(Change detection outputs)
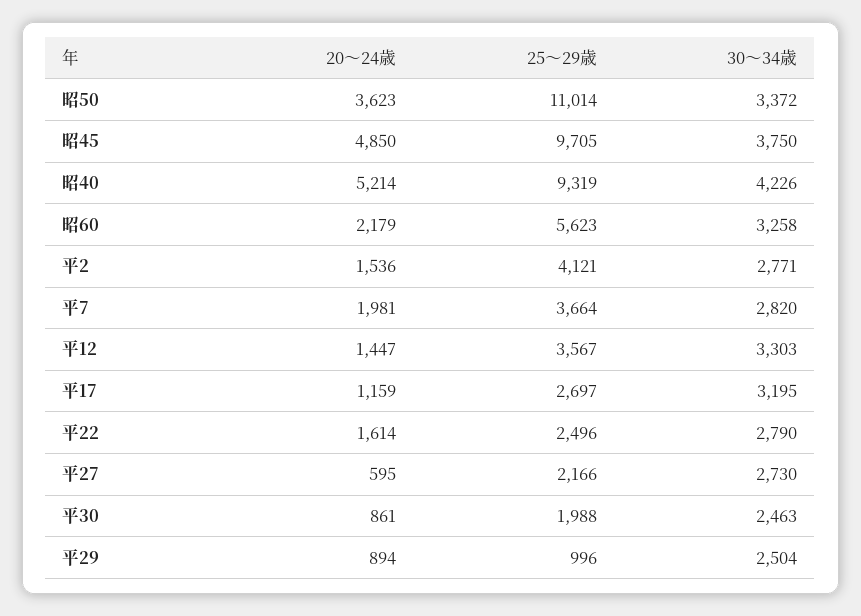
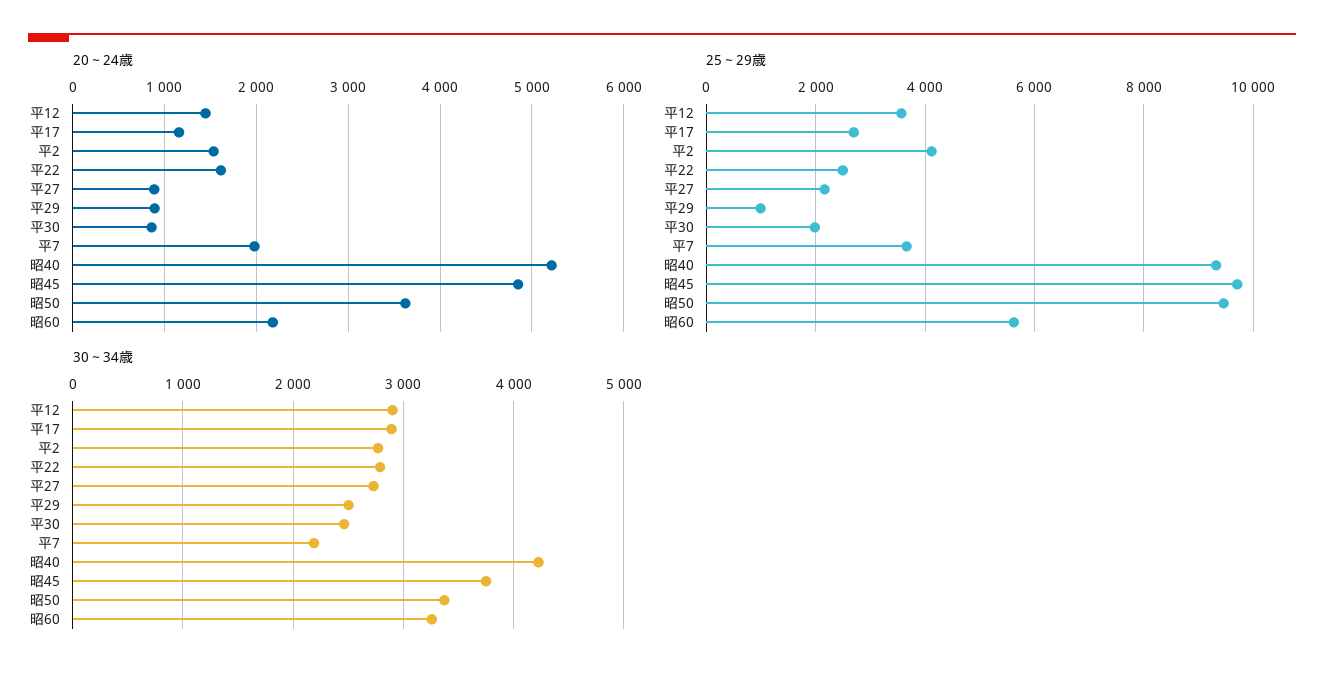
  {
    "20～24歳": {
      "昭50": 3623,
      "昭45": 4850,
      "昭40": 5214,
      "昭60": 2179,
      "平2": 1536,
      "平7": 1981,
      "平12": 1447,
      "平17": 1159,
      "平22": 1614,
-     "平27": 595,
+     "平27": 900,
      "平30": 861,
      "平29": 894
    },
    "25～29歳": {
-     "昭50": 11014,
+     "昭50": 9400,
      "昭45": 9705,
      "昭40": 9319,
      "昭60": 5623,
      "平2": 4121,
      "平7": 3664,
      "平12": 3567,
      "平17": 2697,
      "平22": 2496,
      "平27": 2166,
      "平30": 1988,
      "平29": 996
    },
    "30～34歳": {
      "昭50": 3372,
      "昭45": 3750,
      "昭40": 4226,
      "昭60": 3258,
      "平2": 2771,
-     "平7": 2820,
+     "平7": 2200,
-     "平12": 3303,
+     "平12": 2900,
-     "平17": 3195,
+     "平17": 2900,
      "平22": 2790,
      "平27": 2730,
      "平30": 2463,
      "平29": 2504
    }
  }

WHAT IS NEEDED | Could you transcribe every entry above exactly, leaving out the images?

EXERCISE RESULT |
  {
    "20～24歳": {
      "昭50": 3623,
      "昭45": 4850,
      "昭40": 5214,
      "昭60": 2179,
      "平2": 1536,
      "平7": 1981,
      "平12": 1447,
      "平17": 1159,
      "平22": 1614,
-     "平27": 595,
+     "平27": 900,
      "平30": 861,
      "平29": 894
    },
    "25～29歳": {
-     "昭50": 11014,
+     "昭50": 9400,
      "昭45": 9705,
      "昭40": 9319,
      "昭60": 5623,
      "平2": 4121,
      "平7": 3664,
      "平12": 3567,
      "平17": 2697,
      "平22": 2496,
      "平27": 2166,
      "平30": 1988,
      "平29": 996
    },
    "30～34歳": {
      "昭50": 3372,
      "昭45": 3750,
      "昭40": 4226,
      "昭60": 3258,
      "平2": 2771,
-     "平7": 2820,
+     "平7": 2200,
-     "平12": 3303,
+     "平12": 2900,
-     "平17": 3195,
+     "平17": 2900,
      "平22": 2790,
      "平27": 2730,
      "平30": 2463,
      "平29": 2504
    }
  }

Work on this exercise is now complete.